On Thursday and Friday, seven members of the University’s Board of Regents joined with University President Mary Sue Coleman and other University officials in Los Angeles for a series of meetings. These meetings, which were private, took place in lieu of their scheduled public monthly meeting in Ann Arbor. During the trip, they were scheduled to discuss strategies for public funding and the prospects of massive online open courses, or MOOCs, as well as reconnect with California’s alumni network by hosting fundraising events. Despite the possible benefits resulting from the trip, it was unnecessary at this time and further distanced the public from the regents.

University regents traveled to California and met with Robert Birgeneau, recently retired chancellor of the University of California, Berkeley; Stanford University President John Hennessy; and Robert Berdahl, former president of the Association of American Universities. They discussed the future of academia, especially the lack of state funding. Like public universities in Michigan, universities in California have suffered from a crippling drop in state funding, with the state backing only 37 percent of the UC system in 2012. This meeting gives the University the opportunity to learn how to run a premier public institution with significantly reduced public funding. The regents also met with Dan Russell, one of Google’s top research scientists, who proposed that the University invest in Google’s MOOCs. According to Russell, MOOCs have the potential to create a competitive market for teaching, giving the University an edge in innovative education.

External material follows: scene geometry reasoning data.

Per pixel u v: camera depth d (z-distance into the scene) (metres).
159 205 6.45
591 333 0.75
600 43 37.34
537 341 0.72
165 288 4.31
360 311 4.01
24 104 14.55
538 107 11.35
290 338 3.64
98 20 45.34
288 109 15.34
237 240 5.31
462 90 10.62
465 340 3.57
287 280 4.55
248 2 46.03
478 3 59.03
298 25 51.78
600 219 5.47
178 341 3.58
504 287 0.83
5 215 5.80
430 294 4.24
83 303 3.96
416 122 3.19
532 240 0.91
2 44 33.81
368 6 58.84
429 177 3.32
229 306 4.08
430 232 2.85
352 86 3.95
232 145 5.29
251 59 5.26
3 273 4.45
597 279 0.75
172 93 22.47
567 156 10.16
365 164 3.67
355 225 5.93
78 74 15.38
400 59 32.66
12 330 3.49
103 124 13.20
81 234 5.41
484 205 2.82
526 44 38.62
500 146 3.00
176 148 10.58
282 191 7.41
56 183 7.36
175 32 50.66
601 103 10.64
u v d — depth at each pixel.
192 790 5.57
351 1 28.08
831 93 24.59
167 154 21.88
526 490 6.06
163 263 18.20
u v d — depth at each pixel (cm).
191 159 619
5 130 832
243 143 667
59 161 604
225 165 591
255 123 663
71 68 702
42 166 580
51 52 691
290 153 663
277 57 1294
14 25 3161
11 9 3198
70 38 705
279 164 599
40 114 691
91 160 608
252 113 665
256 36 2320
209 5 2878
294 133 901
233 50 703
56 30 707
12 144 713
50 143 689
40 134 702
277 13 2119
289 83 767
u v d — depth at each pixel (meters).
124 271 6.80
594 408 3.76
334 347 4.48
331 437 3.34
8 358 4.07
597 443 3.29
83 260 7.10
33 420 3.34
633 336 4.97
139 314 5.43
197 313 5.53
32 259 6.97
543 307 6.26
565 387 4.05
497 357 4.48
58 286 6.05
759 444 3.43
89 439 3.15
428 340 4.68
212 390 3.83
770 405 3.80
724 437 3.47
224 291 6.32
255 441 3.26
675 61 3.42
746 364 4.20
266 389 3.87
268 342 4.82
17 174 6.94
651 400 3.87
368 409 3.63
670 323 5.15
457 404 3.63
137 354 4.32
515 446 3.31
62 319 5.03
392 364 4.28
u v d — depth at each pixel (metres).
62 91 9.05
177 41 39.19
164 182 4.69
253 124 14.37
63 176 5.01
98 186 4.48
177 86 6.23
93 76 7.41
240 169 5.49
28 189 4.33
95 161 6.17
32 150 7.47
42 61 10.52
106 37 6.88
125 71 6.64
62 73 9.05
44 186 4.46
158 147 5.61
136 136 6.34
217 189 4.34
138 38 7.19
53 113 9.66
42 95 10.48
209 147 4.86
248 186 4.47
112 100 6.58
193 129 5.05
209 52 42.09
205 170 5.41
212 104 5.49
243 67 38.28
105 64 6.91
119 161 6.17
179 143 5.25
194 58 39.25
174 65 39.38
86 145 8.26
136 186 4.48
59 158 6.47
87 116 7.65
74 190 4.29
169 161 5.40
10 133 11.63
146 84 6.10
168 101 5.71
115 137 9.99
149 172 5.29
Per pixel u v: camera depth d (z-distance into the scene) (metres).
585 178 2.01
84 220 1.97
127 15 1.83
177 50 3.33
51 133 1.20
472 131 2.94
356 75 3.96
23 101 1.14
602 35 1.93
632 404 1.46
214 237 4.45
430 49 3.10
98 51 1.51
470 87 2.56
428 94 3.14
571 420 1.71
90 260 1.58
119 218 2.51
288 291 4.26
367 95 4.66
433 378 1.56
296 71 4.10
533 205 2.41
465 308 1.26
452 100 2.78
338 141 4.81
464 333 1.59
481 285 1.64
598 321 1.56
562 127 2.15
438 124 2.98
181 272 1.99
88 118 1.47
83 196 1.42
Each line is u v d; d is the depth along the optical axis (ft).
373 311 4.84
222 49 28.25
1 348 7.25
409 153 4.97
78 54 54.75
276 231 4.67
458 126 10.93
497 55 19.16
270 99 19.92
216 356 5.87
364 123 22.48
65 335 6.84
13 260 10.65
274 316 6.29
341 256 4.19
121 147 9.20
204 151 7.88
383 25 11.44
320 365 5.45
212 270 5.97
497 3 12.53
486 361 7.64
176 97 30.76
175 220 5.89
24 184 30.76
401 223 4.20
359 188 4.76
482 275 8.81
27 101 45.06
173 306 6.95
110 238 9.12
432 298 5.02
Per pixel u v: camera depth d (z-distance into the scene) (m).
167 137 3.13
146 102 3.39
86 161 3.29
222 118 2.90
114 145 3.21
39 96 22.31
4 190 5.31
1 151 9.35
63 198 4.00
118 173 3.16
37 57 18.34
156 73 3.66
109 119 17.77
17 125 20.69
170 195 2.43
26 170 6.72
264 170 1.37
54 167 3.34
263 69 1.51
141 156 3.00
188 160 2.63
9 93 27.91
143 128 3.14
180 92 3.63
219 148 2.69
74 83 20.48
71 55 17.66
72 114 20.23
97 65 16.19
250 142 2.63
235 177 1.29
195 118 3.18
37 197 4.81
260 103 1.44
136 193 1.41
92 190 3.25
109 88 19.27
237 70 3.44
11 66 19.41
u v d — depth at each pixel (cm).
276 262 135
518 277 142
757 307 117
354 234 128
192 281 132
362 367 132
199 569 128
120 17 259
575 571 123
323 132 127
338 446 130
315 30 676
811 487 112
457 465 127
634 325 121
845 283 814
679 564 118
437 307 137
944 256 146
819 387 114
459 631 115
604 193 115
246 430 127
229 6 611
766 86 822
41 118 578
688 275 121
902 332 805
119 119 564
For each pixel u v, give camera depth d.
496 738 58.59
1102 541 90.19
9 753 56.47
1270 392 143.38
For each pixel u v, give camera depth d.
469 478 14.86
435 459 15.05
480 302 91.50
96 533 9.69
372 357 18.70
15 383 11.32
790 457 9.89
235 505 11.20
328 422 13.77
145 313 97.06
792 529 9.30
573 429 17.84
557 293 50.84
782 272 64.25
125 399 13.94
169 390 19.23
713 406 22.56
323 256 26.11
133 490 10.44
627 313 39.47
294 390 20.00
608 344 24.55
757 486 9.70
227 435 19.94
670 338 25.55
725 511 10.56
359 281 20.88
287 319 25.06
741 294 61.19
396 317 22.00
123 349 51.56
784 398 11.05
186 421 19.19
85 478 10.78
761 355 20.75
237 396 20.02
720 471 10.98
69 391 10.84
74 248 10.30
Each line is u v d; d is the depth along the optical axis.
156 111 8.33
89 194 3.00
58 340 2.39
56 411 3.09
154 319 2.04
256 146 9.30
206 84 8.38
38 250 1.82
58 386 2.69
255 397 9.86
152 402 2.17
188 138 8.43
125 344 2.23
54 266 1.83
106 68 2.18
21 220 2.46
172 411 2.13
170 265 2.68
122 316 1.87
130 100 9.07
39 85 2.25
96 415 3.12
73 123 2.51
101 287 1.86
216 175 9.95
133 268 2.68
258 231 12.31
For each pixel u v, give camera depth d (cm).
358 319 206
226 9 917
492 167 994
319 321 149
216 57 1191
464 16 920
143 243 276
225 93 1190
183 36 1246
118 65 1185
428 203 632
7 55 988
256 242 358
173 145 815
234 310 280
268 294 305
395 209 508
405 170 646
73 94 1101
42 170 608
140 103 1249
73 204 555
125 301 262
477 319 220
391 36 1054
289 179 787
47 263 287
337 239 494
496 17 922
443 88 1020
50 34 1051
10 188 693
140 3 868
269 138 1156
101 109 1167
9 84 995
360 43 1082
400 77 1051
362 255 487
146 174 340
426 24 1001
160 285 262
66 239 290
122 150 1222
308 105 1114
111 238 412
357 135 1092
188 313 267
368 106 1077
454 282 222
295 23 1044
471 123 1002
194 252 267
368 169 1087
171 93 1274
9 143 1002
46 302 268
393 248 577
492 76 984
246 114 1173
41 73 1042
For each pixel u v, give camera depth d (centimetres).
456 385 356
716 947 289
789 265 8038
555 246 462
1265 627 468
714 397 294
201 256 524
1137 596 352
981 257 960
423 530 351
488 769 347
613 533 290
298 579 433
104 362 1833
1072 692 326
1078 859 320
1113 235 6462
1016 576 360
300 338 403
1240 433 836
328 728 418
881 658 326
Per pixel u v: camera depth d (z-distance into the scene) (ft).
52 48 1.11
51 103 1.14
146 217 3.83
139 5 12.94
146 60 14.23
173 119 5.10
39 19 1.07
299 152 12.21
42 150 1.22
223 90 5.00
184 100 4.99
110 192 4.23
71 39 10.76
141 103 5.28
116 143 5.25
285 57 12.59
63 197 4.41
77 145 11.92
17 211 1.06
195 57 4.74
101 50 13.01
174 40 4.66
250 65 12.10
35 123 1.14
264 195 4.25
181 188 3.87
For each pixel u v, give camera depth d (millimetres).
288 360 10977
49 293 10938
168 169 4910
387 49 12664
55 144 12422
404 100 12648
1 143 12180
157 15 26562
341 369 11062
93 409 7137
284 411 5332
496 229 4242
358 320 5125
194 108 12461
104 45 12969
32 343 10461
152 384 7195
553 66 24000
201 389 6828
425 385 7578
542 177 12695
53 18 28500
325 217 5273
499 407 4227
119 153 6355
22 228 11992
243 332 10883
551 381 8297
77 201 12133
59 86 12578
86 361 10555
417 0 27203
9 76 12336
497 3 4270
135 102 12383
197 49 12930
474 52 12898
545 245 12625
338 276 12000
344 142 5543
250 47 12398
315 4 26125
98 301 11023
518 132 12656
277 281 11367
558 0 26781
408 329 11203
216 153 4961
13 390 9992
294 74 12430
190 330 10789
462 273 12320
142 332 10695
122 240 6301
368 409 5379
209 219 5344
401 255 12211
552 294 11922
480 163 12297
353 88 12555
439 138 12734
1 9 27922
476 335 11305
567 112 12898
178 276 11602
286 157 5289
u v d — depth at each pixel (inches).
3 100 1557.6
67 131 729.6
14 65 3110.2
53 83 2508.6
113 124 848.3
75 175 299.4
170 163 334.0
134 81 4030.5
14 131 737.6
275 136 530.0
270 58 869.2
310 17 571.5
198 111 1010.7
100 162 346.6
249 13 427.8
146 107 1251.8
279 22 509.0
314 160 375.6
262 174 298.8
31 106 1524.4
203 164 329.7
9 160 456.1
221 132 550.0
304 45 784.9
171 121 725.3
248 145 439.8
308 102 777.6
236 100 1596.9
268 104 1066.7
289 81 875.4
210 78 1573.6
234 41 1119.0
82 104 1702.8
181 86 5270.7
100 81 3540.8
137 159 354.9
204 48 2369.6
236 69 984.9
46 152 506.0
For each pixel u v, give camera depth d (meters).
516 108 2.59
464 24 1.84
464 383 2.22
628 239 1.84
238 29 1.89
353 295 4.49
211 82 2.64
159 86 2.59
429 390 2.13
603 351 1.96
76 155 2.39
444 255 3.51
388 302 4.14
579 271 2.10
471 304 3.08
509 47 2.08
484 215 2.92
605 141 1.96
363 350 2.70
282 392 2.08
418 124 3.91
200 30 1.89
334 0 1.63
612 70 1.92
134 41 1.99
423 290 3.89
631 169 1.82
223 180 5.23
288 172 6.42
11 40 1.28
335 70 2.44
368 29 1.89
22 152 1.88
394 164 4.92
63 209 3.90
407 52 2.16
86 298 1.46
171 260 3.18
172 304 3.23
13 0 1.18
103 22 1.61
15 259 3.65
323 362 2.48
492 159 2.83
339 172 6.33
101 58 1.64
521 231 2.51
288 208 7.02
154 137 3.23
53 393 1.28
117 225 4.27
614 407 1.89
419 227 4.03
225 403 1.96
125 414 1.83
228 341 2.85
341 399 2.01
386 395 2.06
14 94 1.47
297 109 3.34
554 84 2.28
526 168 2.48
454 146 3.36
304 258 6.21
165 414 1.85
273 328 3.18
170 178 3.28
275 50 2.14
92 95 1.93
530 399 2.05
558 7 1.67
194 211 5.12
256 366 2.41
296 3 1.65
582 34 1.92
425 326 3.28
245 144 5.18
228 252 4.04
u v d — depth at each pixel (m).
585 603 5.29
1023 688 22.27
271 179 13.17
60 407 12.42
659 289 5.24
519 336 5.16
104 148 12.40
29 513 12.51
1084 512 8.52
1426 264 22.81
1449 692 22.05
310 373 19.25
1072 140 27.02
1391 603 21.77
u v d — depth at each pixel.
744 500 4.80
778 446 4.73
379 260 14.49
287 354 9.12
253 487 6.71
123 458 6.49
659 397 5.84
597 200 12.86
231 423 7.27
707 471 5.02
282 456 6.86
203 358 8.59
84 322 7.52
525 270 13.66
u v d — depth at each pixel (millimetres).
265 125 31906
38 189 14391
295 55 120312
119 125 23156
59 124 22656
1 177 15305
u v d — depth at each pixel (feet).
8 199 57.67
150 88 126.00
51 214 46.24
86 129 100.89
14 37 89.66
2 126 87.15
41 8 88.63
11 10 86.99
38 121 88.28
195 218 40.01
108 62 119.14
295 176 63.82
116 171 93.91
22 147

Regardless of whether regents’ meetings are held in Michigan or California, they shouldn’t be closed to the public. The regents are publicly elected, and the public should have the opportunity to voice their concerns. In a given year, the regents hold 11 meetings, but as a result of this meeting, there will only be 10 in 2013. Rick Fitzgerald, a spokesman for the University, said that the switch from a public meeting to a private session is due to “scheduling issues.” More of an effort should have been made on the regents’ and University’s part to make this meeting available to everyone. The University has a responsibility to keep their students involved and well-informed, and moving one of the monthly meetings across the country creates a disconnect between the regents and the public they serve.

While in California, the regents will attend two alumni events as honored guests. While the events aren’t technically fundraisers, the regents plan on engaging with alumni in the Golden State in order to encourage giving back to the University. In an interview with The Michigan Daily, University President Mary Sue Coleman said the events will give an opportunity for the 40,000 alumni in California to meet with the leaders of the University, furthering trust in the University. While it’s important for the University to network and fundraise with alumni, visiting formal gatherings in lieu of a public meeting is misguided. The regents may be interested in building confidence with California’s alumni, but their primary job is to build that trust back in Michigan.

The trip does have laudable goals, from learning about state funding to possibly investing in MOOCs. However, it comes at the wrong time and sends a message of exclusion. The regents first and foremost need to be accessible to those whom they represent: students and the public. Private meetings in Los Angeles certainly don’t accomplish this.